Marcin Lewandowski złożył w piątek w bydgoskim batalionie dowodzenia przysięgę wojskową. Mistrz Europy w biegu na 800 m został członkiem Wojskowej Grupy Sportowej Inspektoratu Wsparcia Sił Zbrojnych.
Marcin Lewandowski złożył w piątek w bydgoskim batalionie dowodzenia przysięgę wojskową. Mistrz Europy w biegu na 800 m został członkiem Wojskowej Grupy Sportowej Inspektoratu Wsparcia Sił Zbrojnych.
- Od dziś jestem oficjalnie żołnierzem. Jestem z tego powodu dumny i bardzo się cieszę. Przyznam, że wzruszyłem się w czasie składania przysięgi, zadrżał mi głos i o wiele mocniej zabiło serce. Towarzyszył mi podobny stres, jak na bieżni przed startem - powiedział szeregowy Lewandowski. Podczas uroczystości obecny był m.in. jego trener i brat Tomasz.
Zawarty w piątek kontrakt przewiduje półtoraroczną służbę. Po tym czasie możliwe jest kolejne przedłużenie umowy do sześciu lat, a później do 12. - Podstawowym obowiązkiem szeregowego Lewandowskiego jest uzyskiwanie wyników na najwyższym poziomie, reprezentowanie naszej grupy w zawodach cywilnych oraz wojskowych, także regionalnych.
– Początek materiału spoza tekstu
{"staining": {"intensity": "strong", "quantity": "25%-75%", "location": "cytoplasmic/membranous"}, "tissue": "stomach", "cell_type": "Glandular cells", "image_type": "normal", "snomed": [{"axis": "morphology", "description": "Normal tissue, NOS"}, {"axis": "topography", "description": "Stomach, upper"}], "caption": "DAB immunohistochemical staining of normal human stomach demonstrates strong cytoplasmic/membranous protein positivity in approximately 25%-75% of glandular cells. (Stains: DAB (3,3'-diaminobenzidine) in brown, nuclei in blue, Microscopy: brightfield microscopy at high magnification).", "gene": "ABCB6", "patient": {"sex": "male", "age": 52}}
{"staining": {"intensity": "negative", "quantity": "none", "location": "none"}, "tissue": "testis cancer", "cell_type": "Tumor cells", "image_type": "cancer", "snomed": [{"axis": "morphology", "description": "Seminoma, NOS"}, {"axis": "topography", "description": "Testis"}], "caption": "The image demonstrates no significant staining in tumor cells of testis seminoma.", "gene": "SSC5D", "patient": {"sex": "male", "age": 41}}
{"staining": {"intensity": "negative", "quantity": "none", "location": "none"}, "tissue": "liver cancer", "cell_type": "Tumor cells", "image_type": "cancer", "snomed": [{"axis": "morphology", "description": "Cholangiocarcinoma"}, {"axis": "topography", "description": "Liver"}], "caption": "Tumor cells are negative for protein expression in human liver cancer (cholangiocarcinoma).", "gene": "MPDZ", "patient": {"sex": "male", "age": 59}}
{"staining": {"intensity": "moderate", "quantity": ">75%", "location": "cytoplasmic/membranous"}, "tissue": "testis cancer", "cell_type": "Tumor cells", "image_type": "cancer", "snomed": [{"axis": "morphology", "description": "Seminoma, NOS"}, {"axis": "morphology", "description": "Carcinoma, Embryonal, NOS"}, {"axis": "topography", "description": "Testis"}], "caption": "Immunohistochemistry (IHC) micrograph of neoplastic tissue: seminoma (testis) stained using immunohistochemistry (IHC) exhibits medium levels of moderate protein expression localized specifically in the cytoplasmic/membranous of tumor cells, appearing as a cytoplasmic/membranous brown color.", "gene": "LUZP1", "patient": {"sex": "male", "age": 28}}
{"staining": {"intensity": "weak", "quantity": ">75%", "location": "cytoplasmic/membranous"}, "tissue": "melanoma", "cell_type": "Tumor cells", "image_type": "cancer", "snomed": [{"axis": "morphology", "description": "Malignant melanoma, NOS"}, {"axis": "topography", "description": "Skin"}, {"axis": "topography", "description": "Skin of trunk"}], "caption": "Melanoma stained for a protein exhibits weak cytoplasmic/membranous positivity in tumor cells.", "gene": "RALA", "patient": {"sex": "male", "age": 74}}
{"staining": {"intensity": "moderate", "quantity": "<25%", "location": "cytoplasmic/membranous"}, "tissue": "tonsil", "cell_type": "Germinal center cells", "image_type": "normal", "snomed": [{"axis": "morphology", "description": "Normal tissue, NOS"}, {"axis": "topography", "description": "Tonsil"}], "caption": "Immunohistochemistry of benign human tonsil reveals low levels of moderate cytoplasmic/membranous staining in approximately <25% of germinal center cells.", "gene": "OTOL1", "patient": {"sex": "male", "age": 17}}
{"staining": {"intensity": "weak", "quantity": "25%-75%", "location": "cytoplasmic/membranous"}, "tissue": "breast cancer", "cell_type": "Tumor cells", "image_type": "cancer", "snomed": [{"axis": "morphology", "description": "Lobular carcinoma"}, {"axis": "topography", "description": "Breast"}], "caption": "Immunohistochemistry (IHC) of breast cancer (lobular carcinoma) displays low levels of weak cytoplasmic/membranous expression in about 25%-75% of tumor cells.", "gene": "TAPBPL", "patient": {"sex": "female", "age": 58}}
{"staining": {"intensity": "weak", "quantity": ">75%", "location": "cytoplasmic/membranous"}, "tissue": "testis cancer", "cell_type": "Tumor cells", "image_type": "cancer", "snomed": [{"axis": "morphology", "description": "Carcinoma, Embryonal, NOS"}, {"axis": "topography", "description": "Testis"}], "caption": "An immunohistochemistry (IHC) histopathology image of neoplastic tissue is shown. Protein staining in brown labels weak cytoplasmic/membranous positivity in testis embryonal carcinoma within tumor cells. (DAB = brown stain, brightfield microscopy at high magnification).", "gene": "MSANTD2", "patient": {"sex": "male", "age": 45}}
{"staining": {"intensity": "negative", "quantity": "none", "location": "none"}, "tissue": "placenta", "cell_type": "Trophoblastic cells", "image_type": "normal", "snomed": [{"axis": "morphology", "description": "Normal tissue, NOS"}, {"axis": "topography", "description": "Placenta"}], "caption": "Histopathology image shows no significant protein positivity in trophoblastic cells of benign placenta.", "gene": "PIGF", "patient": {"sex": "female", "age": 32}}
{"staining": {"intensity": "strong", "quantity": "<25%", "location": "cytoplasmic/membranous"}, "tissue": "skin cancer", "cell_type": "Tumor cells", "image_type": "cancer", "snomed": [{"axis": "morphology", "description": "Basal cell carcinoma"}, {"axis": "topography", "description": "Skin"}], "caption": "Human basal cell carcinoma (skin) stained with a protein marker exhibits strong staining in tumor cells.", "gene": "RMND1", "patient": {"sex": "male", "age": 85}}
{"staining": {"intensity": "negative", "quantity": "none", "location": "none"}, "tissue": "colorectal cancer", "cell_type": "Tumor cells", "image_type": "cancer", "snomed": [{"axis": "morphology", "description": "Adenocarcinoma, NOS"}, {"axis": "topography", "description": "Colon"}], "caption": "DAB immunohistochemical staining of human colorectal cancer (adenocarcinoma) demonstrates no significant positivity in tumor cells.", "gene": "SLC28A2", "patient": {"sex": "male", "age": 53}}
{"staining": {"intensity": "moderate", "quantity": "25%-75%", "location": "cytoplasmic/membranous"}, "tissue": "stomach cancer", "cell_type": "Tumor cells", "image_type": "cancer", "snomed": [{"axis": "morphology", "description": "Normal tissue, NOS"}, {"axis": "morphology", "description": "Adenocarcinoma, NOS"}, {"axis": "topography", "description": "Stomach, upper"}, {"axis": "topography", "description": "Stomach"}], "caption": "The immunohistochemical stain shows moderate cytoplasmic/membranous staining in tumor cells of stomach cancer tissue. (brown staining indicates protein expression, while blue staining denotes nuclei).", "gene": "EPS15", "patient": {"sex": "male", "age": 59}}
Poza tym obowiązuje go znajomość regulaminów wojskowych i musztry - poinformował dowódca grupy sportowej mjr Dariusz Bednarek.
Po przysiędze mistrz Europy z Barcelony załatwiał formalności wojskowe, poddał się zabiegom odnowy biologicznej w Zawiszy, a później pojechał do rodzinnych Polic koło Szczecina. - Szybko przyjdzie mi zakończyć okres roztrenowania. Przez pierwszą połowę listopada będę trenował w Bydgoszczy, a 20 listopada wraz z bratem wyjeżdżam na miesiąc, tak jak poprzednio, do Nandi Hills w Kenii. Tym razem nie będziemy u Wilfreda Bungei, gdyż nie chcemy mu przeszkadzać w życiu rodzinnym. Zamieszkamy w bungalowie przy klubie golfowym. Natomiast Bungei będzie z nami trenował – dodał Marcin.
Wojskowa Grupa Sportowa w Bydgoszczy liczy 20 sportowców - ciężarowców, kajakarzy, lekkoatletów, strzelców i wioślarzy. W gronie lekkoatletów, oprócz Lewandowskiego są jeszcze: starsi szeregowcy - sprinterka Marika Popowicz, wieloboista Marcin Dróżdż, płotkarz Mariusz Kubaszewski, oszczepnik Robert Szpak i tyczkarze Paweł Wojciechowski oraz szeregowy Łukasz Michalski.